[Data drawn from a collection]
┄┄┄┄┄┄┄┄┄┄┄┄┄┄┄┄┄┄┄┄

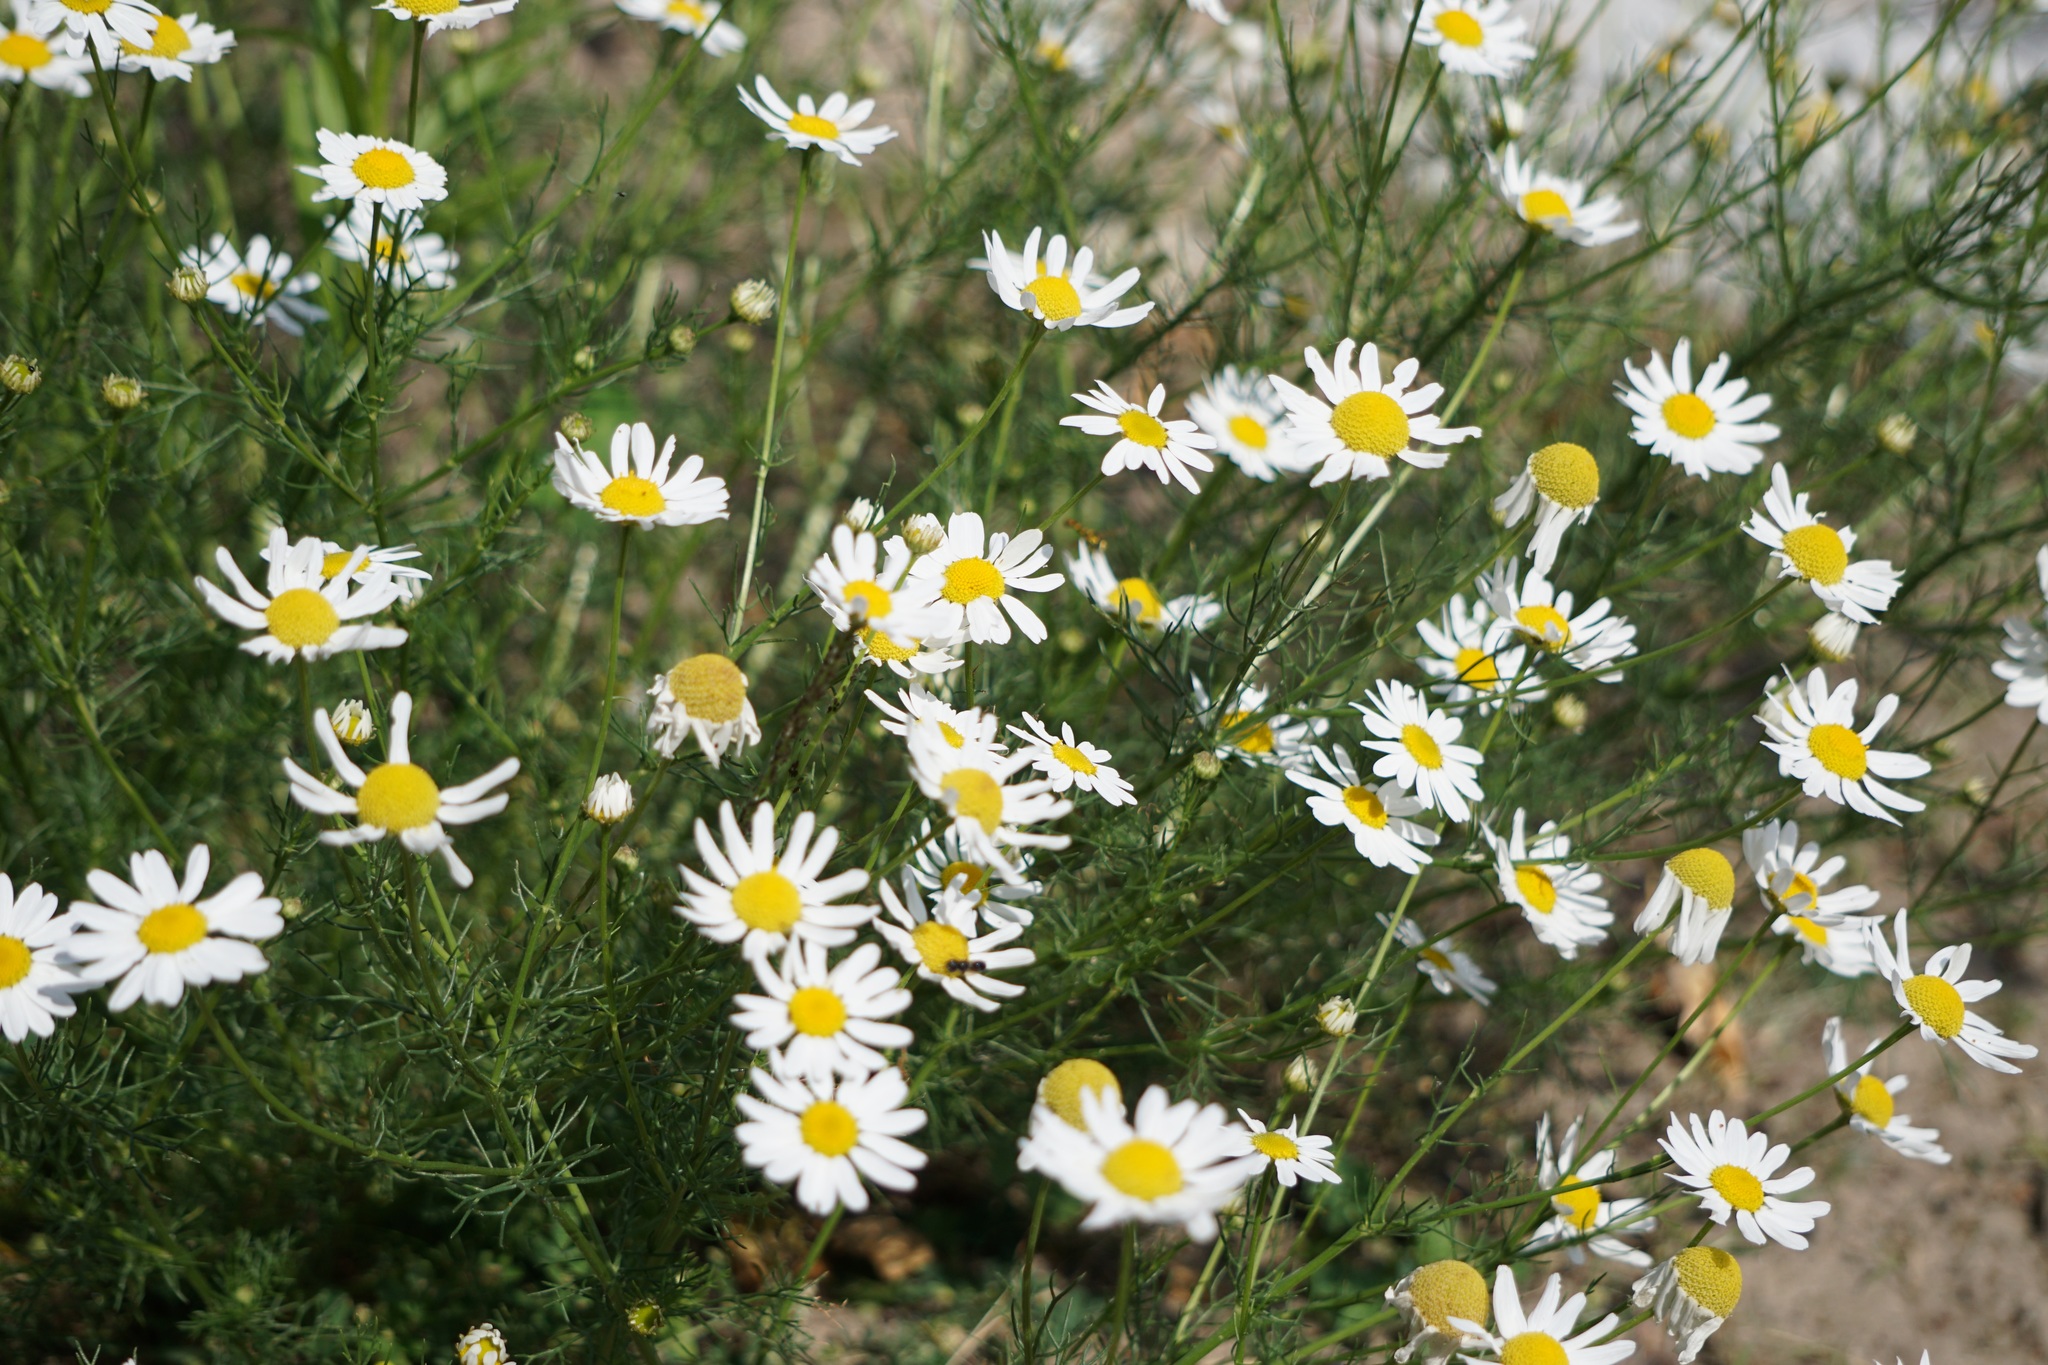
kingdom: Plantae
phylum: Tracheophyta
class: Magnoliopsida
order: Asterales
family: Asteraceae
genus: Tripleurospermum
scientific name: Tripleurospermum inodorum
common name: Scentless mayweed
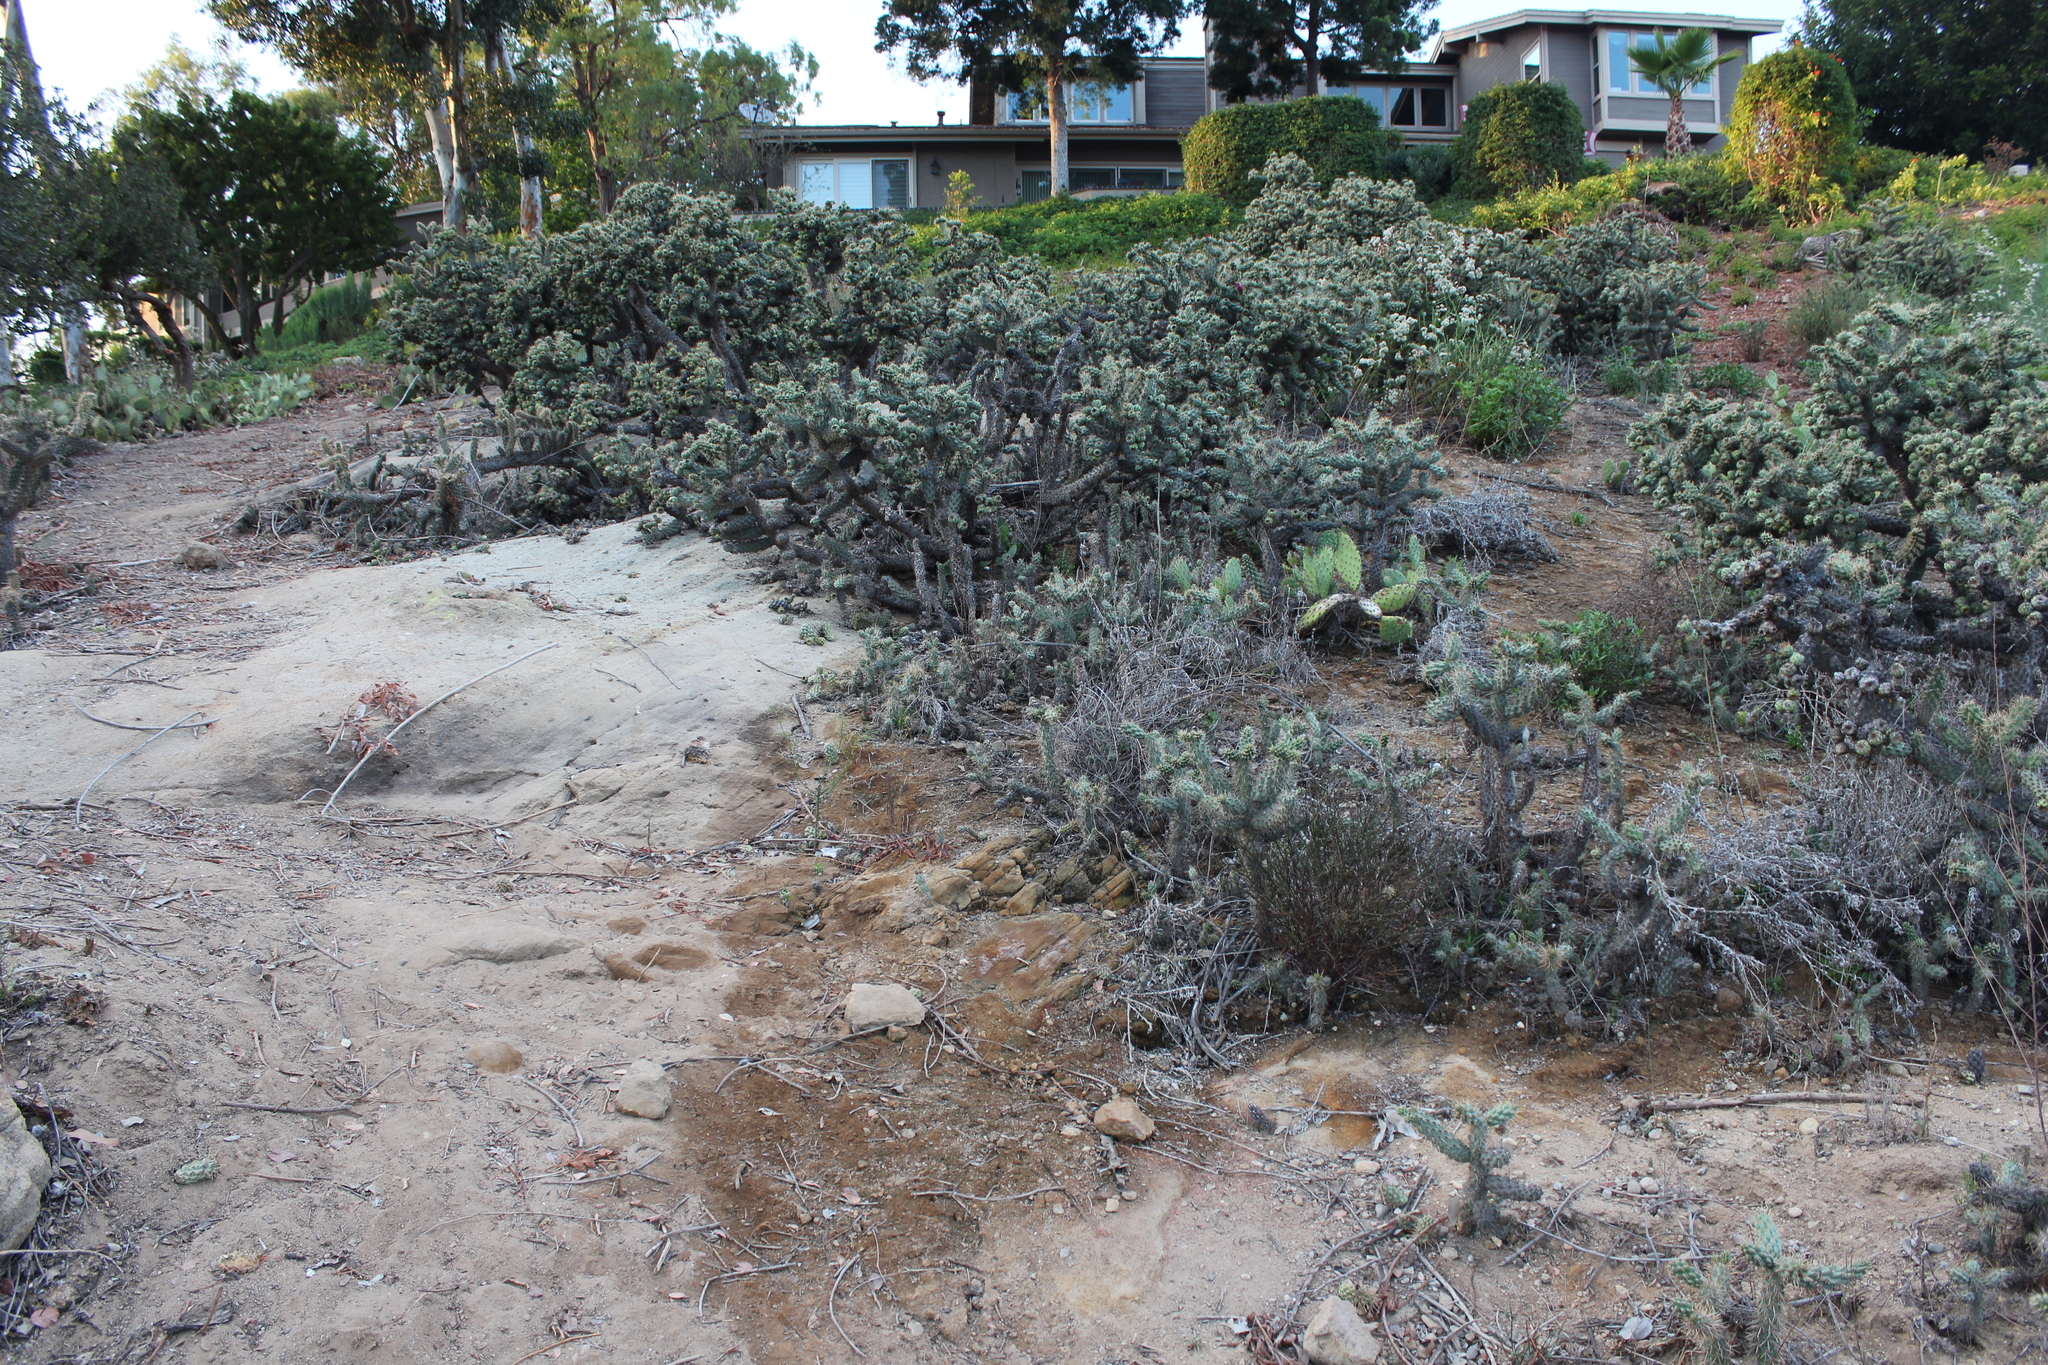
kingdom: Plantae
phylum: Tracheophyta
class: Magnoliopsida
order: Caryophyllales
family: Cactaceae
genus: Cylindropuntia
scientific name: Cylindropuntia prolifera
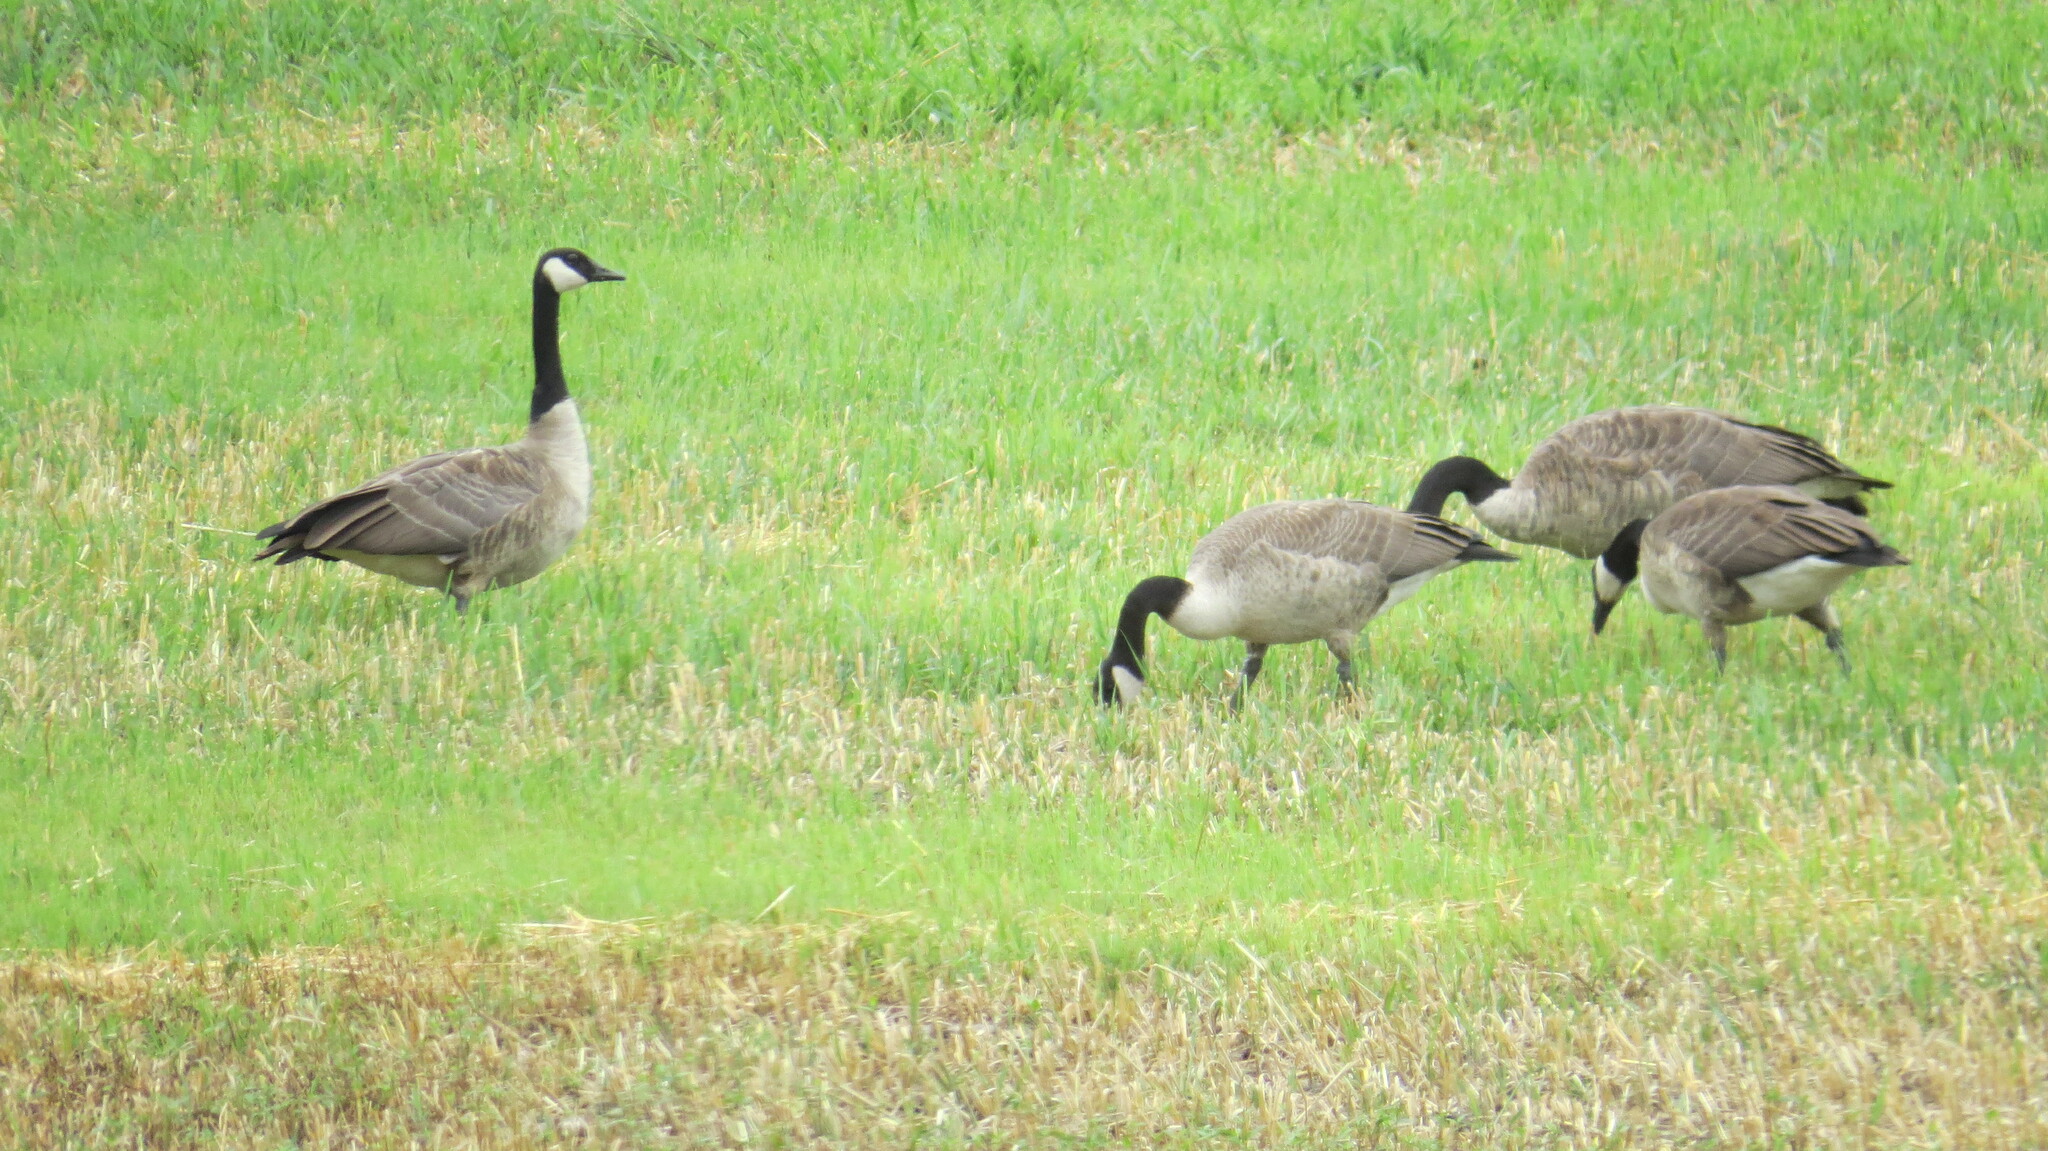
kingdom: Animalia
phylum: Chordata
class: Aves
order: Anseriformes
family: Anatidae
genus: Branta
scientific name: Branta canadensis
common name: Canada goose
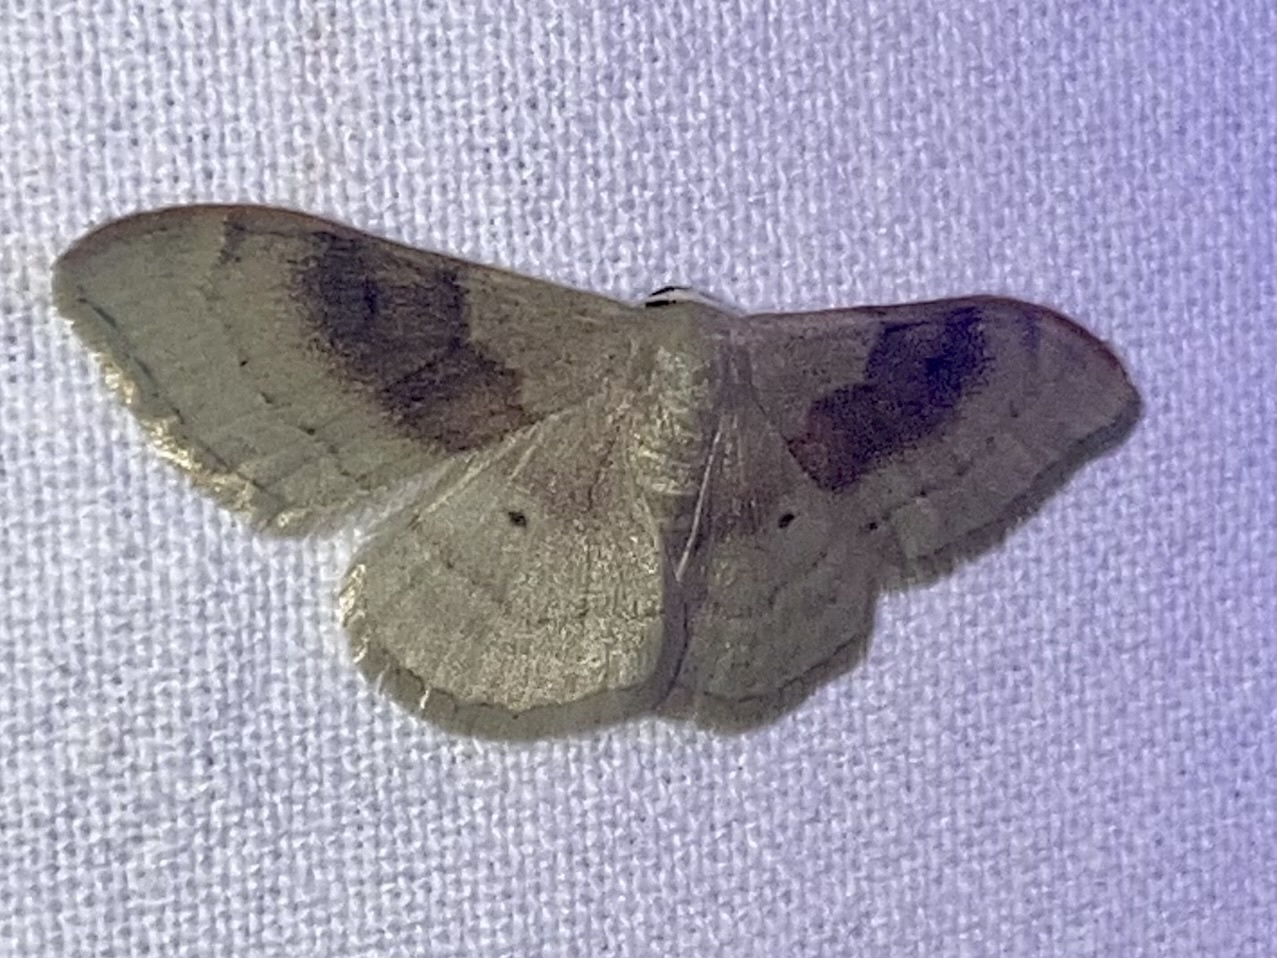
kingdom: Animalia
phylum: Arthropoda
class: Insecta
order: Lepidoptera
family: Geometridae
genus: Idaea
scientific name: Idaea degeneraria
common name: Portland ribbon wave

┄┄┄┄┄┄┄┄┄┄┄┄┄┄┄┄┄┄┄┄

## [Short exercise]
Print every line of the records above verbatim, leaving the pictures out.

## [Response to the task]
kingdom: Plantae
phylum: Tracheophyta
class: Magnoliopsida
order: Asterales
family: Asteraceae
genus: Tripleurospermum
scientific name: Tripleurospermum inodorum
common name: Scentless mayweed
kingdom: Plantae
phylum: Tracheophyta
class: Magnoliopsida
order: Caryophyllales
family: Cactaceae
genus: Cylindropuntia
scientific name: Cylindropuntia prolifera
kingdom: Animalia
phylum: Chordata
class: Aves
order: Anseriformes
family: Anatidae
genus: Branta
scientific name: Branta canadensis
common name: Canada goose
kingdom: Animalia
phylum: Arthropoda
class: Insecta
order: Lepidoptera
family: Geometridae
genus: Idaea
scientific name: Idaea degeneraria
common name: Portland ribbon wave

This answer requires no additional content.